Task list:
(a) Write out the part of the snake cages thread between "I'm back home" and "my eastern milk snake.", inclusive.
(b) Carry on the forum thread about snake cages from its final line.
[Start Document excerpt]
# Snake Cages



## AviculariaLover (Feb 21, 2007)

I'm back home from college for a week so today I cleaned all the snake cages (sadly I have to leave them home, depending on where I end up living I can maybe take a few with me next year). My dad loves them and takes care of them, but he doesn't do much with the cages other than giving them fresh water. But I looove cleaning the cages  

One question: when you clean out your snake cages, do you put everything back where it was, or do you think they would appreciate some variety? Sometimes I change things around, sometimes I don't. Just wondering what other people do.

Here is Checkers, my eastern milk snake.






This is Napoleon, the baby eastern milk snake.






Mystique the solomon island tree boa in her roomy tank, reaching for the top, hehe.






Tiger, my fat little kenyan sand boa. Promptly after I took this picture, he burrowed down into the shavings. He's my "pet cage" since I never see him unless I dig him out :? 






And finally Monty the pink snow corn snake. 






He's getting huge, I want to move him into my ball python's 40gallon breeder tank and move her into something bigger, but I don't want to spend over $100 on a huge tank. Any ideas on how to make a really big snake tank fairly cheaply? (the ball python is staying with my boyfriend for the school year, get to visit in a few days  ).

And feel free to post pics of your enclosures, I love getting ideas.


----------



## Midnightrdr456 (Feb 21, 2007)

my king and corn snake back home i vary things around alittle, but not put much thought into it, its jsut i dont think how they were, so i jsut put things in.
[End Document excerpt]
[Start Records shown]
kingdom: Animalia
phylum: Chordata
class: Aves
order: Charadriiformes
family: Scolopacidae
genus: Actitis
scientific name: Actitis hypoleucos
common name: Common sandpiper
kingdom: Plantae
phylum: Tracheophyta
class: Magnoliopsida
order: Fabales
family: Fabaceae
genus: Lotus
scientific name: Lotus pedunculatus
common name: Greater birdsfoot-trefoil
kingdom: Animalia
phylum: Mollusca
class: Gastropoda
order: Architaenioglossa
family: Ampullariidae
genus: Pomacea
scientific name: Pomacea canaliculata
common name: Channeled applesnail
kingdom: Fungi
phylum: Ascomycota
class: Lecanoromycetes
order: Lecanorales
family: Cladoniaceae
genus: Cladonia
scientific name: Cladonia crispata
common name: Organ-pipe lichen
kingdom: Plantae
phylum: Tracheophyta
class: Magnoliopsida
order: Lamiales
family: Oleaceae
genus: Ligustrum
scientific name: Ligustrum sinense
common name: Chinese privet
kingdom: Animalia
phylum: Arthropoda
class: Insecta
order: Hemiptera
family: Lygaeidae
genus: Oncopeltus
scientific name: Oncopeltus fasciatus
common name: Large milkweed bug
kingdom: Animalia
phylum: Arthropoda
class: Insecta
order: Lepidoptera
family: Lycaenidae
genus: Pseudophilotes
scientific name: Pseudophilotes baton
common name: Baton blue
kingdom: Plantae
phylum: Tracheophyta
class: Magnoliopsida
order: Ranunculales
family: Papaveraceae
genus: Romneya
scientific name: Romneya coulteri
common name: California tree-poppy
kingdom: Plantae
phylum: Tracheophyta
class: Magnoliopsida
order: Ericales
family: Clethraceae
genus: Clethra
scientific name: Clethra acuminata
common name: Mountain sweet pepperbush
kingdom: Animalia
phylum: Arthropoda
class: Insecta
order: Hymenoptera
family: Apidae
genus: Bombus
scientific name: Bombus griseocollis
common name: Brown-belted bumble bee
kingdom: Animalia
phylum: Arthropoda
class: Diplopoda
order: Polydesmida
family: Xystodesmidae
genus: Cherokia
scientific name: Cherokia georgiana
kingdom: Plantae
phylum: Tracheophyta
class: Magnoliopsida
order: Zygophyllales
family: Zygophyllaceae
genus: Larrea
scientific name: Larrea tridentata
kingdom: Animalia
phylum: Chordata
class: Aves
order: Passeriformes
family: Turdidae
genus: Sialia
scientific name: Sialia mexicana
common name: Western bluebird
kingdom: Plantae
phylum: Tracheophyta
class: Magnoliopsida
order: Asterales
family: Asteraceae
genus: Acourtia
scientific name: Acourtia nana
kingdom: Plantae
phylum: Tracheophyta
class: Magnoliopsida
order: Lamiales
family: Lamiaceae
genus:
[End Records shown]
Responses to the exercise:
(a)
I'm back home from college for a week so today I cleaned all the snake cages (sadly I have to leave them home, depending on where I end up living I can maybe take a few with me next year). My dad loves them and takes care of them, but he doesn't do much with the cages other than giving them fresh water. But I looove cleaning the cages  

One question: when you clean out your snake cages, do you put everything back where it was, or do you think they would appreciate some variety? Sometimes I change things around, sometimes I don't. Just wondering what other people do.

Here is Checkers, my eastern milk snake.

(b)
As for my boa that i keep with me at my apartment in college, she is in a 4'x2' boaphile cage, and all i have in there is newspaper, a soaking tub, a water dish.  Nothing more, and she does perfectly fine, in fact she is in perfect health and the most docile snake I own by a long shot.


----------



## AviculariaLover (Feb 21, 2007)

I want to create a big, naturalistic enclosure for my ball python but I'm not sure where to start. How much was your boaphile?


----------



## Cirith Ungol (Feb 21, 2007)

Isn't Monty in a tad small enclosure?

Don't wanna take away from their environments though, they very nice!


----------



## AviculariaLover (Feb 21, 2007)

Yeah, like I said, I know Monty needs a bigger cage, but I figure I'll wait until I can do a swap with the ball python who's in a 40g breeder tank, so I end up only having to purchase/create one new cage, that I can house the python in through the rest of her life.


----------



## ParabuthusKing (Feb 21, 2007)

Well I make all my snake cages, and have finally figured out something I am very pleased with aesthetically and functionally.  It basically consists of 1/2 inch plywood for the top and bottom reinforced with a perimeter of 2"x4" lumber and the sides are plywood with the same 2"x4" reinforcements going vertically at each end of the side piece.. then I put plastic liner nailed down in a few spots to hold in place to prevent moisture from rotting/ mold growing on floor, and then cover this with astroturf..final additions are branches/ rocks and some aspen wood shavings for snakes to hide in ( I have 3 communal ground boas- Dumerils).. the awesome part about my design is that it is put together like a sandwich with dowels that mate the sides with the top and bottom separately and the plexiglass front is sandwiched in a groove cut out with circular saw.. so you can transport as separate top, bottom, and sides.. this makes a HUGE difference when moving a cage that is 4'x6'x3' and weighs in at about 300 lbs fully assembled.  Construction is a little labor intensive, but very sturdy.. my first prototype I used particle board as I was poor, but this time I upgraded to one side finished plywood and the snakes/me couldn't be happier.  If you want I can try and post pictures.. Also, I could try and make some "blueprints" for you if you would like, but this cage design is most practical when making a LARGE cage.. hope this may give you some ideas though .. NAte


----------



## AviculariaLover (Feb 21, 2007)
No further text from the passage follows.